Where is the world? Why does knowing this matter?

At first, it wouldn’t seem too controversial to say that the world is ‘out there’ and we walk around in it, having an experience.

But is that the case?

We really need to know what it is too.

Without realising, we seem to attribute some other quality to ‘the world’.

Think about what you are referring to when you say ‘the world’.
Are you referring to it’s co-ordinates within space time, its place in the solar system? The thing you walk around in/on?

I don’t think so…

What we take for granted when we use the term ‘the world’ is that we are also referring to events that are happening. There is an element of story to the world.
When you break this down further, you realise we are reducing ‘the world’ down to events happening, but from a human perspective, either as one big story or as a collection of billions of individual stories.

So in terms of what is the world we can try at some answers:

The world is a human-centric one.
The world is very fluid in its definition.
It connotes a story, a sense of history.
The world encompasses all that’s happened and puts all of our individual experiences and understandings into one edifice under one title – the world.
The state of the world is the state of all the affairs that either concern us or are in our awareness.

So, if we can deduce that when we say the term ‘the world’ we are referring to our experiences of the world, and our interpretation of events, then surely when we ask ‘where is the world?’ we have to answer with…..

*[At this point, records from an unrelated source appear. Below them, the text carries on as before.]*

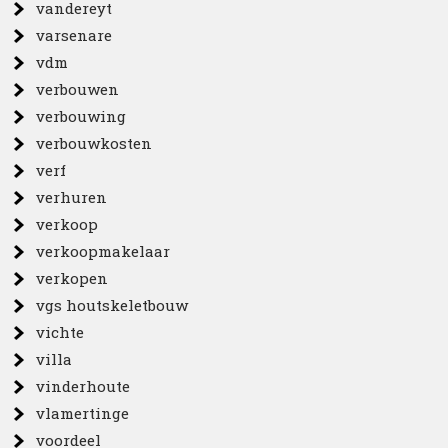
vandereyt
varsenare
vdm
verbouwen
verbouwing
verbouwkosten
verf
verhuren
verkoop
verkoopmakelaar
verkopen
vgs houtskeletbouw
vichte
villa
vinderhoute
vlamertinge
voordeel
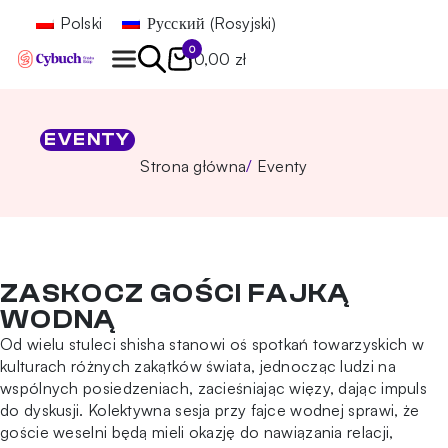
Polski
Русский
(
Rosyjski
)
0
0,00 zł
Znajdź
EVENTY
Strona główna
Eventy
ZASKOCZ GOŚCI FAJKĄ
WODNĄ
Od wielu stuleci shisha stanowi oś spotkań towarzyskich w
kulturach różnych zakątków świata, jednocząc ludzi na
wspólnych posiedzeniach, zacieśniając więzy, dając impuls
do dyskusji. Kolektywna sesja przy fajce wodnej sprawi, że
goście weselni będą mieli okazję do nawiązania relacji,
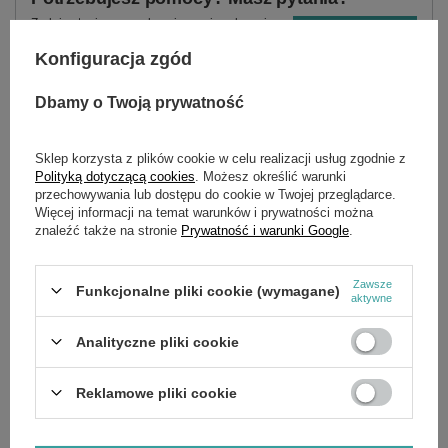
Zadaj pytanie a my odpowiemy niezwłocznie,
Zadaj pytanie
najciekawsze pytania i odpowiedzi publikując
dla innych.
Konfiguracja zgód
Dbamy o Twoją prywatność
SZCZEGÓŁOWE DANE
Sklep korzysta z plików cookie w celu realizacji usług zgodnie z
Polityką dotyczącą cookies
. Możesz określić warunki
Marka
Cedrus
przechowywania lub dostępu do cookie w Twojej przeglądarce.
Więcej informacji na temat warunków i prywatności można
Symbol
130015
znaleźć także na stronie
Prywatność i warunki Google
.
Zawsze
Funkcjonalne pliki cookie (wymagane)
aktywne
OPINIE
(0)
Analityczne pliki cookie
OSTATNIO OGLĄDANE
Reklamowe pliki cookie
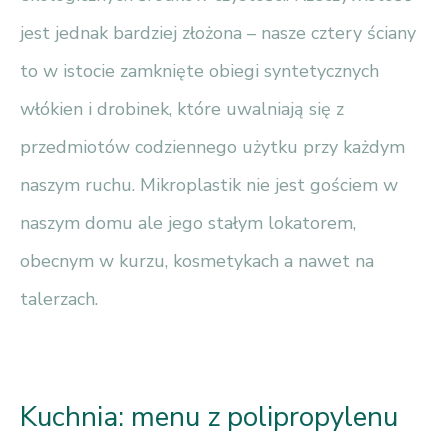
jest jednak bardziej złożona – nasze cztery ściany
to w istocie zamknięte obiegi syntetycznych
włókien i drobinek, które uwalniają się z
przedmiotów codziennego użytku przy każdym
naszym ruchu. Mikroplastik nie jest gościem w
naszym domu ale jego stałym lokatorem,
obecnym w kurzu, kosmetykach a nawet na
talerzach.
Kuchnia: menu z polipropylenu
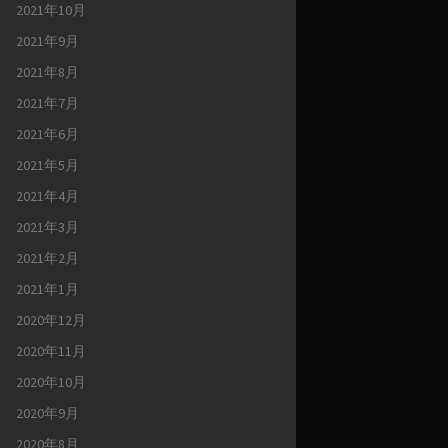
2021年10月
2021年9月
2021年8月
2021年7月
2021年6月
2021年5月
2021年4月
2021年3月
2021年2月
2021年1月
2020年12月
2020年11月
2020年10月
2020年9月
2020年8月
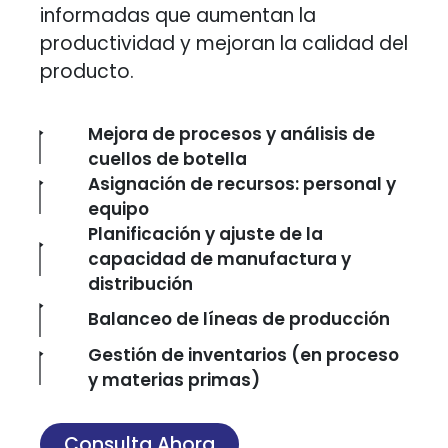
informadas que aumentan la
productividad y mejoran la calidad del
producto.
Mejora de procesos y análisis de
cuellos de botella
Asignación de recursos: personal y
equipo
Planificación y ajuste de la
capacidad de manufactura y
distribución
Balanceo de líneas de producción
Gestión de inventarios (en proceso
y materias primas)
Consulta Ahora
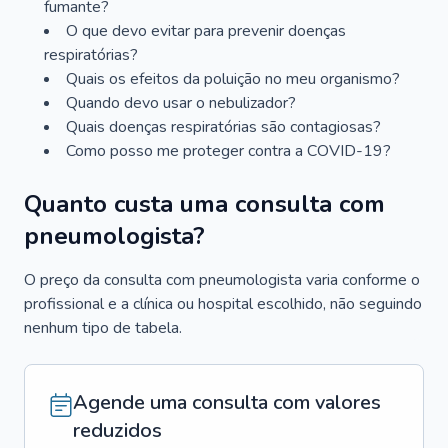
fumante?
O que devo evitar para prevenir doenças
respiratórias?
Quais os efeitos da poluição no meu organismo?
Quando devo usar o nebulizador?
Quais doenças respiratórias são contagiosas?
Como posso me proteger contra a COVID-19?
Quanto custa uma consulta com
pneumologista?
O preço da consulta com pneumologista varia conforme o
profissional e a clínica ou hospital escolhido, não seguindo
nenhum tipo de tabela.
Agende uma consulta com valores
reduzidos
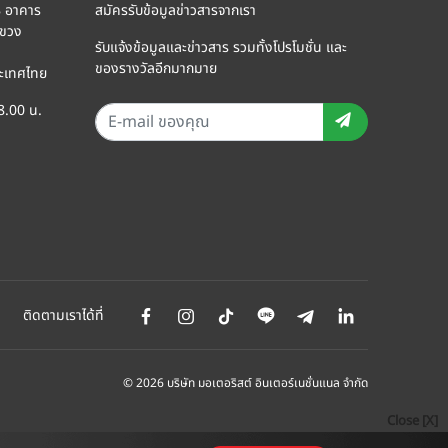
8 อาคาร
สมัครรับข้อมูลข่าวสารจากเรา
แขวง
รับแจ้งข้อมูลและข่าวสาร รวมทั้งโปรโมชั่น และ
ของรางวัลอีกมากมาย
ะเทศไทย
18.00 น.
ติดตามเราได้ที่
© 2026 บริษัท มอเตอริสต์ อินเตอร์เนชั่นแนล จำกัด
Close [X]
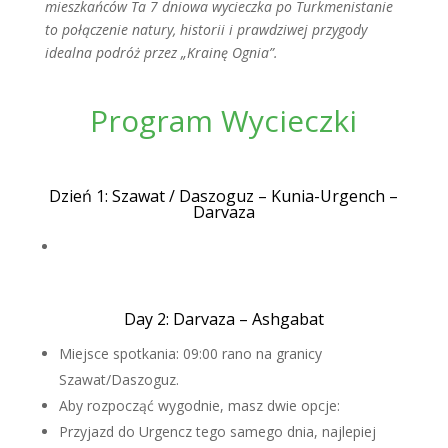
mieszkańców Ta 7 dniowa wycieczka po Turkmenistanie
to połączenie natury, historii i prawdziwej przygody
idealna podróż przez „Krainę Ognia”.
Program Wycieczki
Dzień 1: Szawat / Daszoguz – Kunia-Urgench –
Darvaza
Day 2: Darvaza – Ashgabat
Miejsce spotkania: 09:00 rano na granicy
Szawat/Daszoguz.
Aby rozpocząć wygodnie, masz dwie opcje:
Przyjazd do Urgencz tego samego dnia, najlepiej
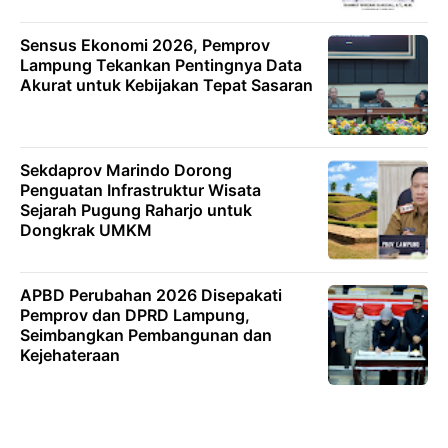
Sensus Ekonomi 2026, Pemprov
Lampung Tekankan Pentingnya Data
Akurat untuk Kebijakan Tepat Sasaran
Sekdaprov Marindo Dorong
Penguatan Infrastruktur Wisata
Sejarah Pugung Raharjo untuk
Dongkrak UMKM
APBD Perubahan 2026 Disepakati
Pemprov dan DPRD Lampung,
Seimbangkan Pembangunan dan
Kejehateraan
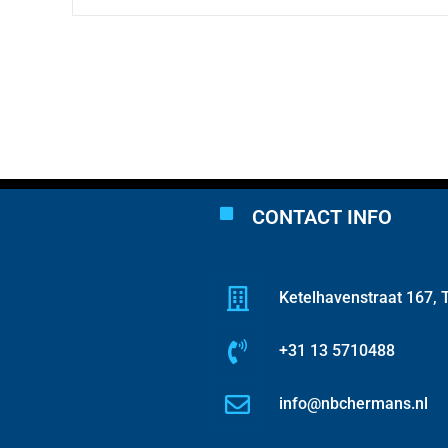
CONTACT INFO
Ketelhavenstraat 167, T
+31 13 5710488
info@nbchermans.nl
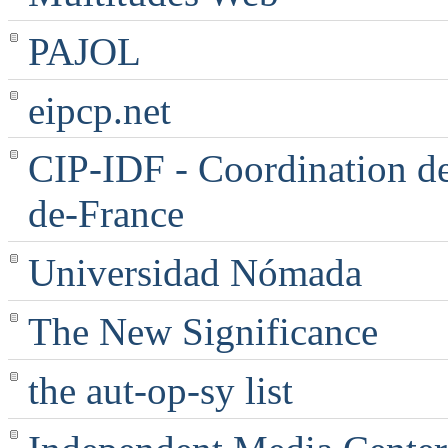
PAJOL
eipcp.net
CIP-IDF - Coordination des
de-France
Universidad Nómada
The New Significance
the aut-op-sy list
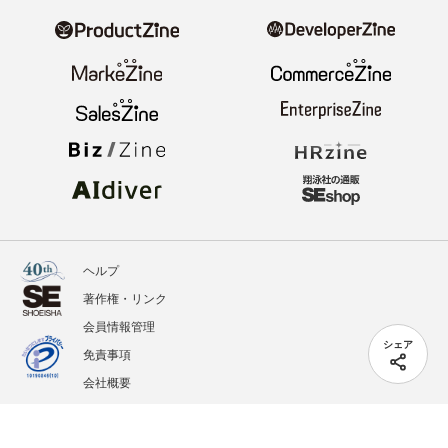
ヘルプ
著作権・リンク
会員情報管理
シェア
免責事項
会社概要
サービス利用規約
プライバシーポリシー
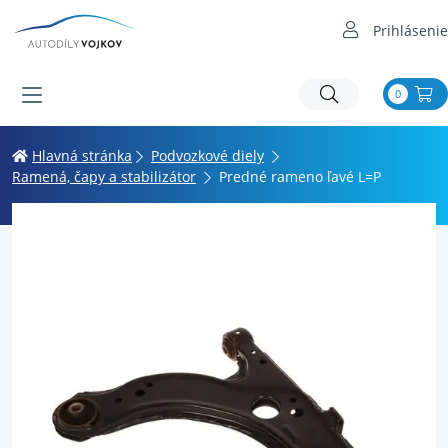
Prihlásenie
0
Hlavná stránka
Podvozkové diely
Ramená, čapy a stabilizátor
Predné rameno ľavé L=P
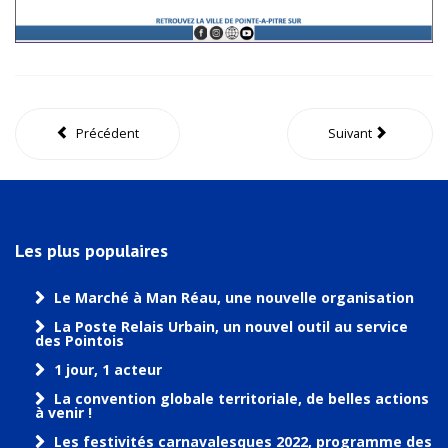
Précédent
Suivant
Les plus populaires
Le Marché à Man Réau, une nouvelle organisation
La Poste Relais Urbain, un nouvel outil au service
des Pointois
1 jour, 1 acteur
La convention globale territoriale, de belles actions
à venir !
Les festivités carnavalesques 2022, programme des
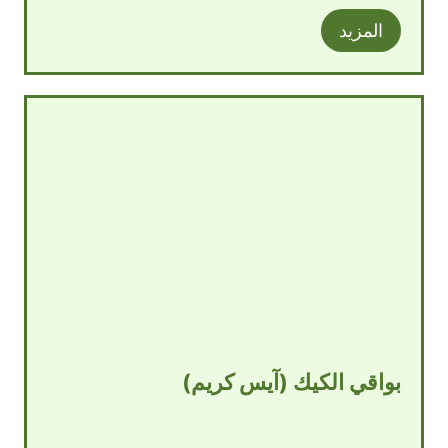
المزيد
بواقي الكيك (آيس كريم)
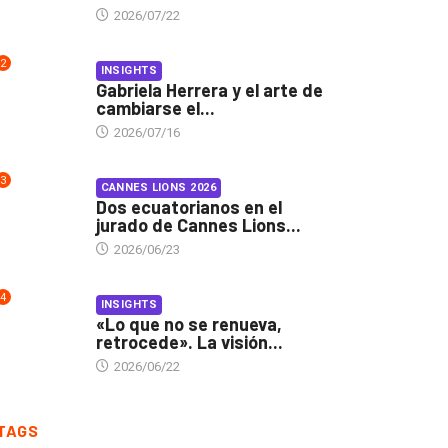
2026/07/22
2
INSIGHTS
Gabriela Herrera y el arte de
cambiarse el...
2026/07/16
3
CANNES LIONS 2026
Dos ecuatorianos en el
jurado de Cannes Lions...
2026/06/23
4
INSIGHTS
«Lo que no se renueva,
retrocede». La visión...
2026/06/22
TAGS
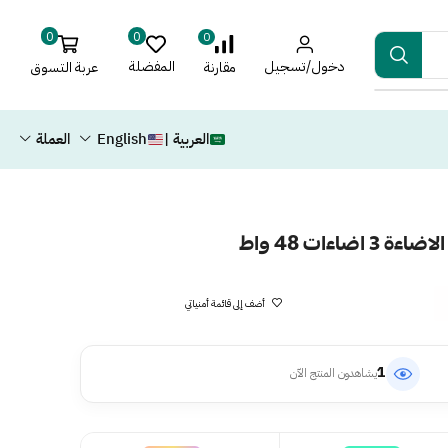
0
0
0
دخول/تسجيل
المفضلة
عربة التسوق
مقارنة
العربية |
English
العملة
اءات 48 واط
أضف إلى قائمة أمنياتي
1
يشاهدون المنتج الآن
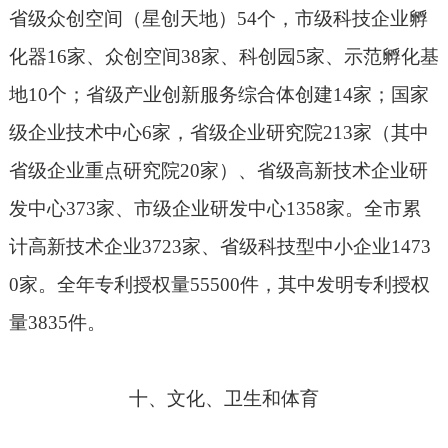
省级众创空间（星创天地）
54
个，市级科技企业孵
化器
16
家、众创空间
38
家、科创园
5
家、示范孵化基
地
10
个；省级产业创新服务综合体创建
14
家；国家
级企业技术中心
6
家，省级企业研究院
213
家（其中
省级企业重点研究院
20
家）、省级高新技术企业研
发中心
373
家、市级企业研发中心
1358
家。全市累
计高新技术企业
3723
家、省级科技型中小企业
1473
0
家。全年专利授权量
55500
件，其中发明专利授权
量
3835
件。
十、文化、卫生和体育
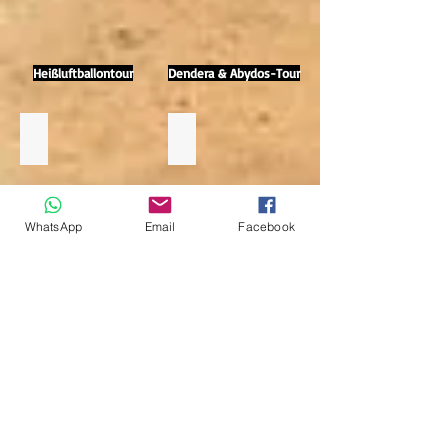
Heißluftballontour
Dendera & Abydos-Tour
WhatsApp
Email
Facebook
Bananeninsel-Tour
Luxor-Stadtrundfahrt mit der Kutsche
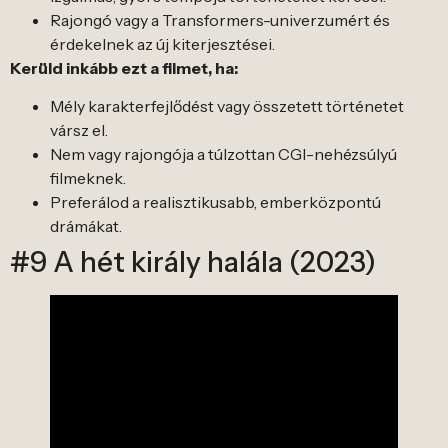
Rajongó vagy a Transformers-univerzumért és
érdekelnek az új kiterjesztései.
Kerüld inkább ezt a filmet, ha:
Mély karakterfejlődést vagy összetett történetet
vársz el.
Nem vagy rajongója a túlzottan CGI-nehézsúlyú
filmeknek.
Preferálod a realisztikusabb, emberközpontú
drámákat.
#9 A hét király halála (2023)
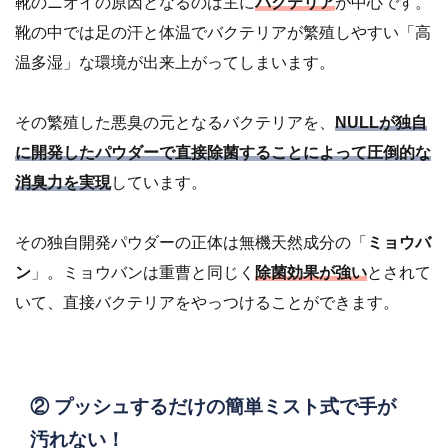
靴のニオイの原因となるのは主に
バクテリア
が中心です。
靴の中では足の汗と体温でバクテリアが繁殖しやすい「高
温多湿」な環境が出来上がってしまいます。
その繁殖した悪臭の元となるバクテリアを、
NULLが独自
に開発したパウダーで直接除菌することによって圧倒的な
消臭力を実現
しています。
その独自開発パウダーの正体は無機天然成分の「
ミョウバ
ン
」。ミョウバンは重曹と同じく
除菌効果が強い
とされて
いて、直接バクテリアをやっつけることができます。
② プッシュするだけの簡単ミスト式で手が
汚れない！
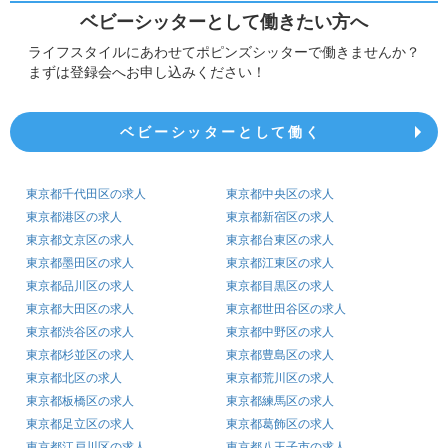
ベビーシッターとして働きたい方へ
ライフスタイルにあわせてポピンズシッターで働きませんか？
まずは登録会へお申し込みください！
ベビーシッターとして働く
東京都千代田区の求人
東京都中央区の求人
東京都港区の求人
東京都新宿区の求人
東京都文京区の求人
東京都台東区の求人
東京都墨田区の求人
東京都江東区の求人
東京都品川区の求人
東京都目黒区の求人
東京都大田区の求人
東京都世田谷区の求人
東京都渋谷区の求人
東京都中野区の求人
東京都杉並区の求人
東京都豊島区の求人
東京都北区の求人
東京都荒川区の求人
東京都板橋区の求人
東京都練馬区の求人
東京都足立区の求人
東京都葛飾区の求人
東京都江戸川区の求人
東京都八王子市の求人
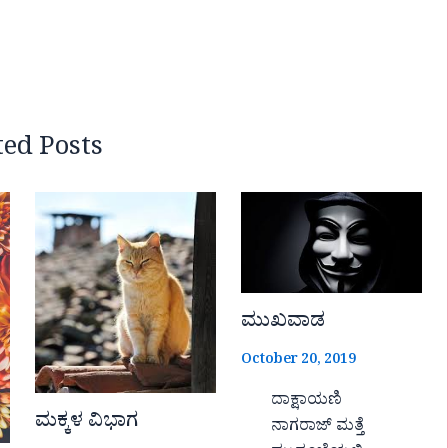
ted Posts
ಮುಖವಾಡ
October 20, 2019
ದಾಕ್ಷಾಯಣಿ
ಮಕ್ಕಳ ವಿಭಾಗ
ನಾಗರಾಜ್ ಮತ್ತೆ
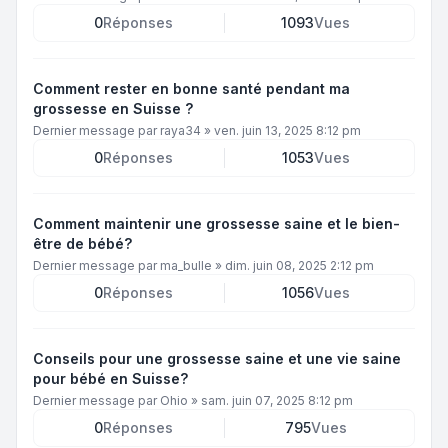
0
Réponses
1093
Vues
Comment rester en bonne santé pendant ma
grossesse en Suisse ?
Dernier message par
raya34
»
ven. juin 13, 2025 8:12 pm
0
Réponses
1053
Vues
Comment maintenir une grossesse saine et le bien-
être de bébé?
Dernier message par
ma_bulle
»
dim. juin 08, 2025 2:12 pm
0
Réponses
1056
Vues
Conseils pour une grossesse saine et une vie saine
pour bébé en Suisse?
Dernier message par
Ohio
»
sam. juin 07, 2025 8:12 pm
0
Réponses
795
Vues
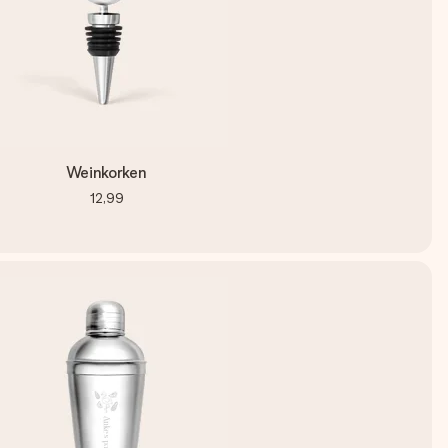
Weinkorken
12,99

……the world is taking place inside us.

We are not walking around in the world. We are walking around on The Earth

We seem to have somewhere got confused between The Earth and The World. The World has a metaphysical, mental aspect to it. It’s brought into existence by our thoughts about it.

There are many spiritual practices and traditions that actually take THIS for granted (that the world is what we project, based on our interpretations which are all internal).

Buddhism calls it MAYA which means illusion. The world, the story of it, the affairs, is a collection of projections which are all subjective.

So the world is purely a mental construct and it’s also our biased perspective. In fact it’s all about perspective.

So surely now when we conceive of ‘the world’ or even say the words, we can acknowledge that this is largely what is happening inside the boundary of our body rather than outside of it?

The world, history, civilisation as we know it may not even exist. This is possible because nothing about it is fixed or definite, which would obviously make sense seen as it’s a construct of our differing and changing perspectives.

And what’s the point of knowing all this?

Well, let’s say we are dissatisfied, unhappy, or suffering on some level. Do we not mostly act as though we have to make changes externally to make it stop?

Realising that the world is dependent on how we interpret experience, we can begin a reality-inducing journey of self inventory. If we can understand how it is we see the world then we can alleviate suffering.